Returns the query to get the final cross-tabulation, or undef in case of errors. Check $DBIx::SQLCrosstab::errstr for the reason. You may optionally pass a parameter for the character to be used as separator between column names. The default is a pound sign ('#'). If the separator character is present in any of the column values (i.e. the values from a candidate column header), the engine will try in sequence '#', '/', '-', '=', doubling them if necessary, and eventually giving up only if all these characters are present in any column values. If this happens, then you need to pass an appropriate character, or group of charecters that you are reasonably sure doesn't recur in column values.

get_recs

Executes the query and returns the recordset as an arrayref of array references, or undef on failure.

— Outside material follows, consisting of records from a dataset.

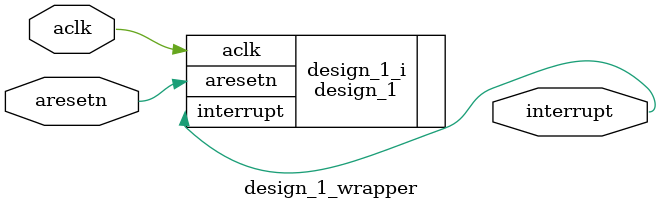
<source format=v>
`timescale 1 ps / 1 ps

module design_1_wrapper
   (aclk,
    aresetn,
    interrupt);
  input aclk;
  input aresetn;
  output interrupt;

  wire aclk;
  wire aresetn;
  wire interrupt;

  design_1 design_1_i
       (.aclk(aclk),
        .aresetn(aresetn),
        .interrupt(interrupt));
endmodule

</source>
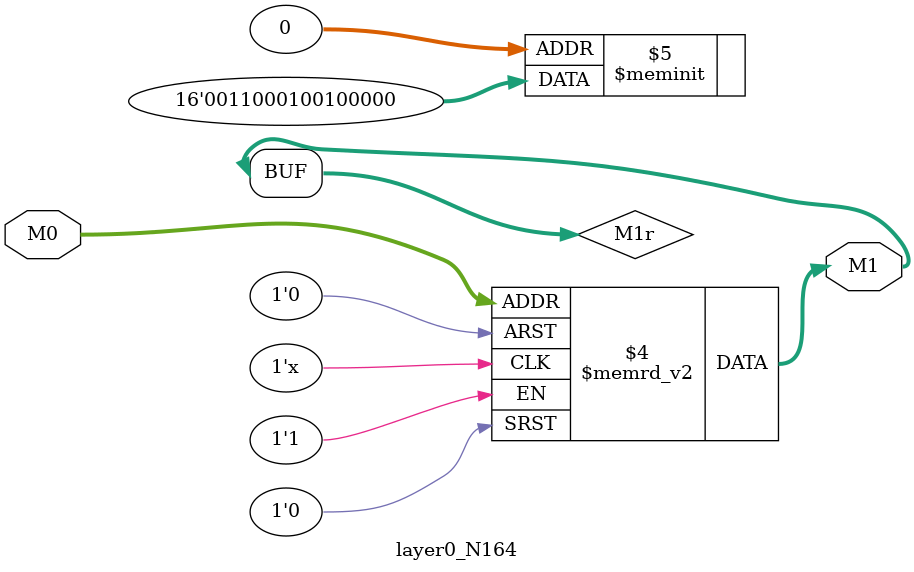
<source format=v>
module layer0_N164 ( input [2:0] M0, output [1:0] M1 );

	(*rom_style = "distributed" *) reg [1:0] M1r;
	assign M1 = M1r;
	always @ (M0) begin
		case (M0)
			3'b000: M1r = 2'b00;
			3'b100: M1r = 2'b01;
			3'b010: M1r = 2'b10;
			3'b110: M1r = 2'b11;
			3'b001: M1r = 2'b00;
			3'b101: M1r = 2'b00;
			3'b011: M1r = 2'b00;
			3'b111: M1r = 2'b00;

		endcase
	end
endmodule

</source>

After this method is called, several attributes become available: - recs the whole recordset - NAME an arrayref with the list of column names - LENGTH an arrayref with the maximum size of each column - NUM_OF_FIELDS an integer with the number of felds in the result set

Class attributes

There are attributes that are available for external consumption. Like the DBI, these attributes become available after a given event.

{NAME}

This attribute returns the raw column names for the recordset as an array reference. Even if {use_real_names} was not defined, this attribute returns the real names rather than fld001, fld002, and so on. It is available after get_recs() was called.

my $fnames = $xtab->{NAMES};
print "$_\n" for @{$fnames};
{recs}

This attribute contains the raw recordset as returned from the database. Available after get_recs().

{NUM_OF_FIELDS}

The number of fields in the recordset. Available after get_recs().

{LENGTH}

Contains an array reference to the maximum lengths of each column. The length is calculated taking into account the length of the column name and the length of all values in that column. Available after get_recs().

DEPENDENCIES

DBI
a DBD driver
Tree::DAG_Node

EXPORT

None by default.

AUTHOR

Giuseppe Maxia (<gmax_at_cpan.org>)

SEE ALSO

DBI

An article at OnLamp, "Generating Database Server-Side Cross Tabulations" (http://www.onlamp.com/pub/a/onlamp/2003/12/04/crosstabs.html) and one at PerlMonks, "SQL Crosstab, a hell of a DBI idiom" (http://www.perlmonks.org/index.pl?node_id=313934).

COPYRIGHT

Copyright 2003 by Giuseppe Maxia (<gmax_at_cpan.org>)

This program is free software; you can redistribute it and/or modify it under the same terms as Perl itself.